**TEXTO DADO**
★ ★ ★

¿Donald Trump es un fascista?
Esa palabra con “F” ha hecho una aparición espectacular en la campaña electoral americana. El 23 de octubre, la rival de Donald Trump, Kamala Harris, calificó al candidato de “fascista”. El término fue pronunciado poco después de las revelaciones de Jeffrey Goldberg en The Atlantic sobre los comentarios positivos del ex ocupante de la Casa Blanca sobre Hitler, y su pesar por no poder contar con “generales como los suyos”, entiéndase a su servicio y no leales a la Constitución.
En un país cuya victoria sobre el fascismo es fuente de orgullo patriótico, y que contribuyó a su hegemonía sobre el sistema internacional después de 1945, esa acusación tiene una carga simbólica. No es una acusación nueva: ya en 2016 arreció la polémica tras la llegada de Trump a la presidencia. Y en 2021, la revista académica Fascism publicó una colección de ensayos en los que se debatía la conveniencia de atribuir la etiqueta de fascista al presidente derrotado y a su movimiento.
El último mes, a medida que nos acercamos al final de una reñida contienda electoral y el propio Trump acumula una serie de declaraciones alucinantes, los intelectuales, atemorizados por la perspectiva de su victoria, no se lo toman a la ligera.
“Habla como Hitler y Mussolini”, dice la escritora Anne Applebaum. “Trump y Vance están llevando a cabo una campaña fascista”, escribe el historiador Timothy Snyder en su boletín. Y Robert Paxton, reputado experto en la materia, acaba de reiterar que el trumpismo le recuerda “a los fascismos originales” del periodo de entreguerras.

★ ★ ★

**ENTRADAS**
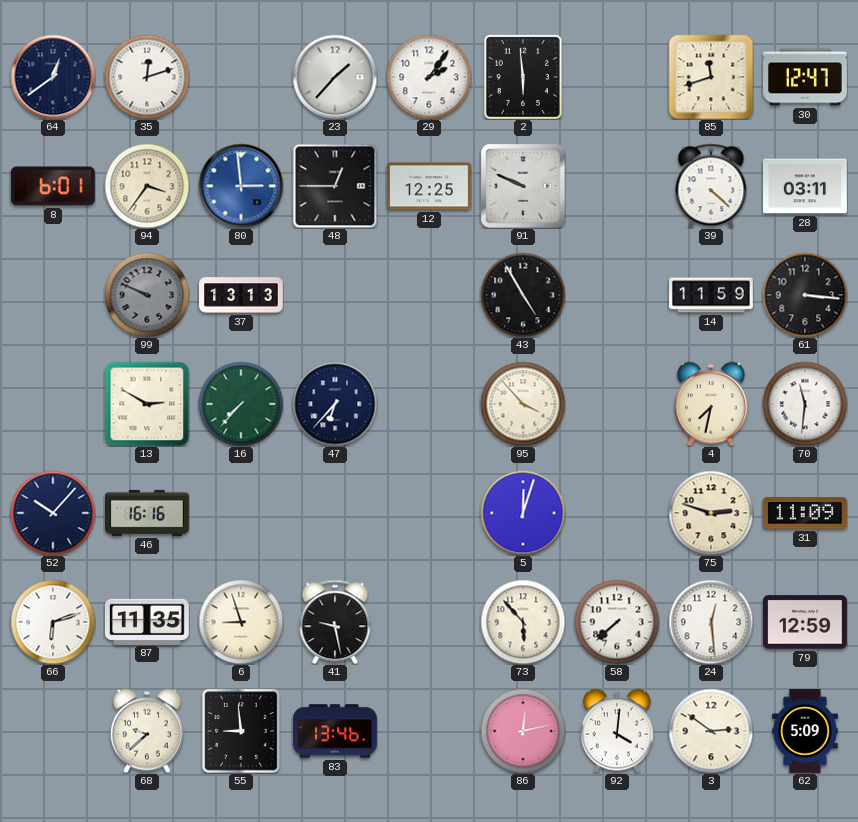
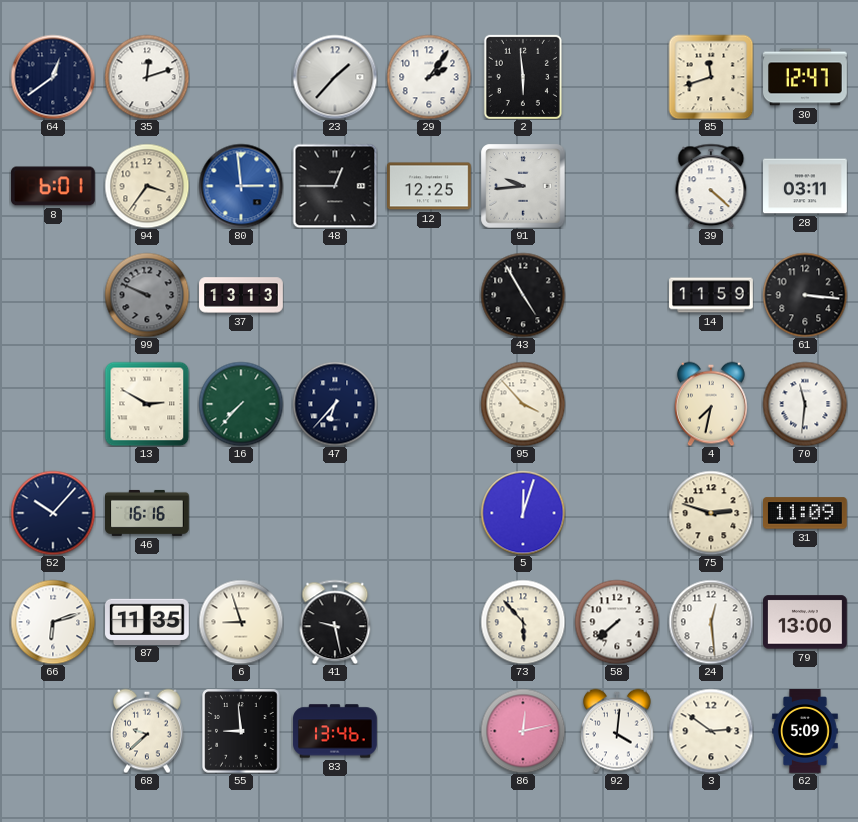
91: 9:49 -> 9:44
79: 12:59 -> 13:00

★ ★ ★

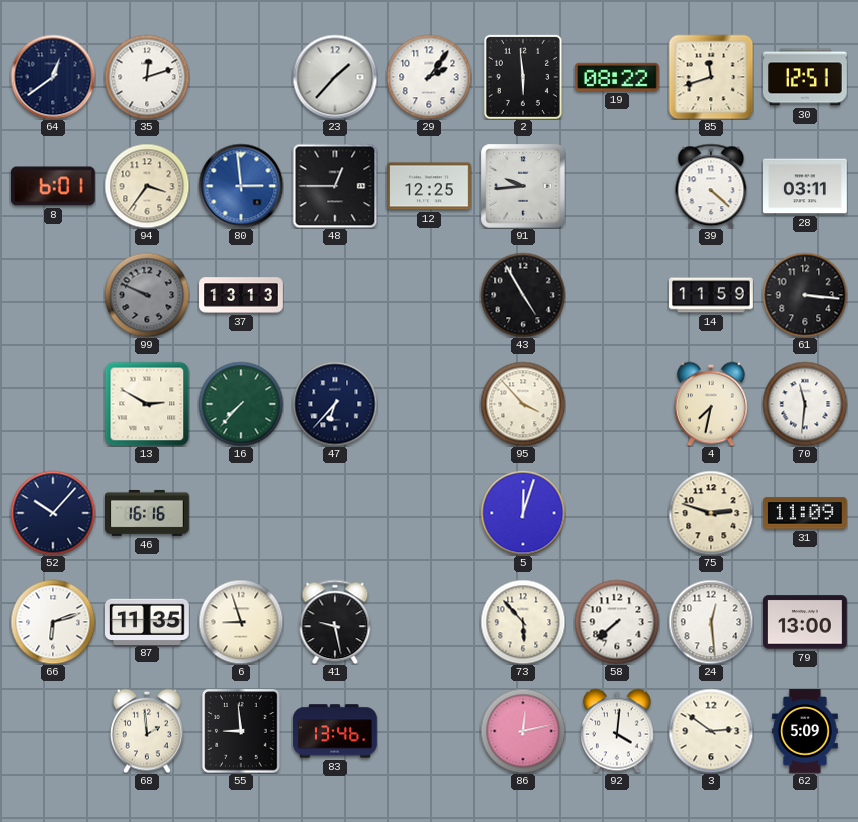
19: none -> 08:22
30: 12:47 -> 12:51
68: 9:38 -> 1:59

★ ★ ★

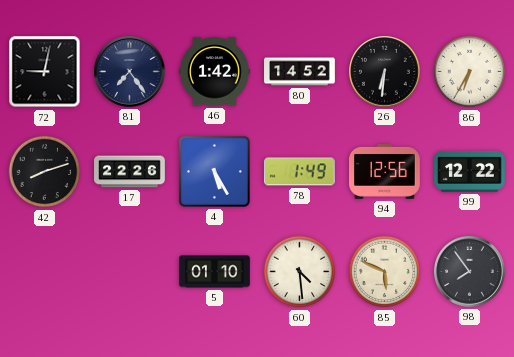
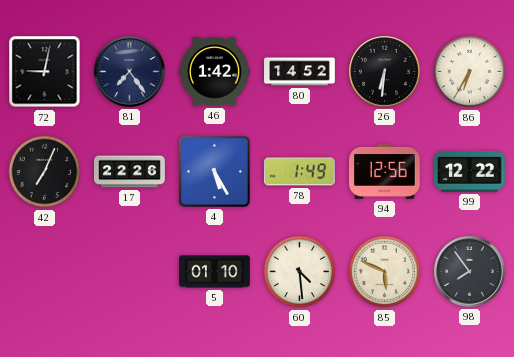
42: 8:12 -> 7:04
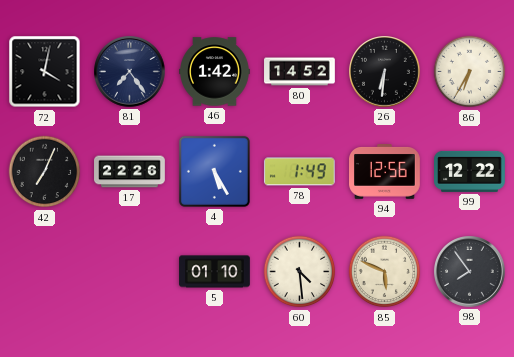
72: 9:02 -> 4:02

★ ★ ★

**PROBLEMA PLANTEADO**
Según el texto sobre Trump y el fascismo, ¿qué revista académica publicó en 2021 una colección de ensayos que debatía si era conveniente llamar fascista a Trump y a su movimiento?

**SOLUCIÓN**
La revista académica Fascism.